§ **Page**
=====

Cochon d’Allemand – Rentrée 2007

Cochon d'Allemand – Rentrée 2007

Quand la petite histoire rencontre la grande, cela donne un conte moderne imprégné d’images fortes. Quand l’Histoire croise le destin d’une femme ordinaire, elle le change en aventure extraordinaire. La résistance, la trahison, l’exil, l’Amour … racontés par le fruit de cette rencontre impossible – entre une Allemande fuyant les ruines de son pays au lendemain de la capitulation, et un jeune échalas danois qui succomba à cette beauté tudesque – nous offre une épopée au pays du Légo qui cingle les esprits

Mais n’allez pas croire que ce premier roman sent la rose, bien au contraire ! Comme le dit la légende, c’est sur le tas de fumier que pousse la plus belle des fleurs, et donc de ce côté-ci du balancier, la mère du narrateur fut très largement pourvue. Depuis son enfance (il lui faudra traverser le pare-brise de l’automobile de son beau-père pour que ce dernier daigne enfin lui accorder un peu d’attention) jusqu’à ses études (chamboulées par la guerre) et son engagement dans les cellules communistes, durement combattues par les SS, puis son errance dans l’Allemagne vaincue et son exil au Danemark où elle fut rabrouée par la population de la petite ville dans laquelle elle travaillait, "mère" traversa bien des cyclones avant de croiser le chemin de son futur mari.

=====

§ **Matériel fourni**
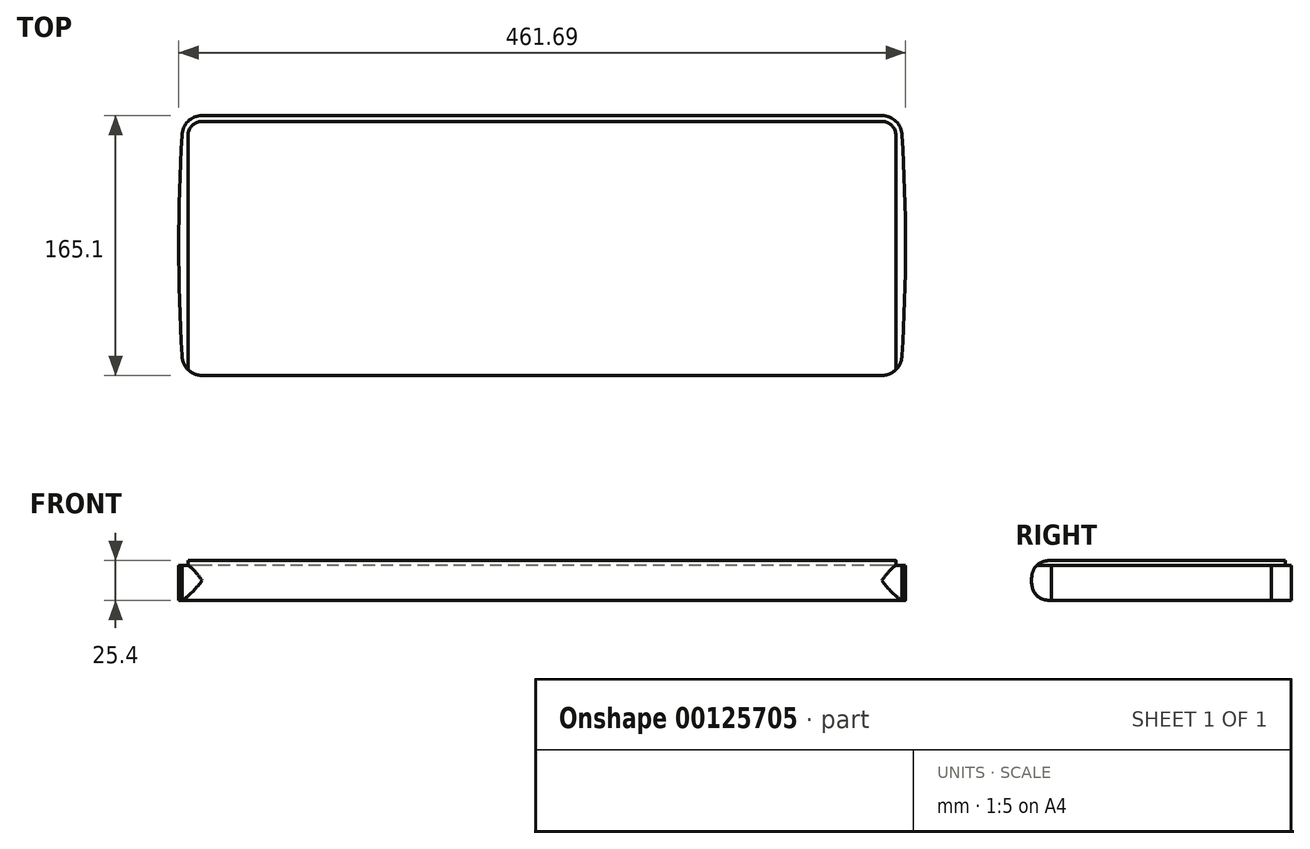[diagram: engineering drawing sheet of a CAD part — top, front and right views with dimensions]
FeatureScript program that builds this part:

=====

§ **Les tâches**
1: D'après la page, dans quel pays la mère du narrateur s'est-elle exilée ?
2: Renvoyez tel quel tout le passage de la page qui va de « Mais n’allez pas » jusqu'à « son futur mari. » inclus.

§ **Réponses par tâche**
1: Au Danemark.

2:
Mais n’allez pas croire que ce premier roman sent la rose, bien au contraire ! Comme le dit la légende, c’est sur le tas de fumier que pousse la plus belle des fleurs, et donc de ce côté-ci du balancier, la mère du narrateur fut très largement pourvue. Depuis son enfance (il lui faudra traverser le pare-brise de l’automobile de son beau-père pour que ce dernier daigne enfin lui accorder un peu d’attention) jusqu’à ses études (chamboulées par la guerre) et son engagement dans les cellules communistes, durement combattues par les SS, puis son errance dans l’Allemagne vaincue et son exil au Danemark où elle fut rabrouée par la population de la petite ville dans laquelle elle travaillait, "mère" traversa bien des cyclones avant de croiser le chemin de son futur mari.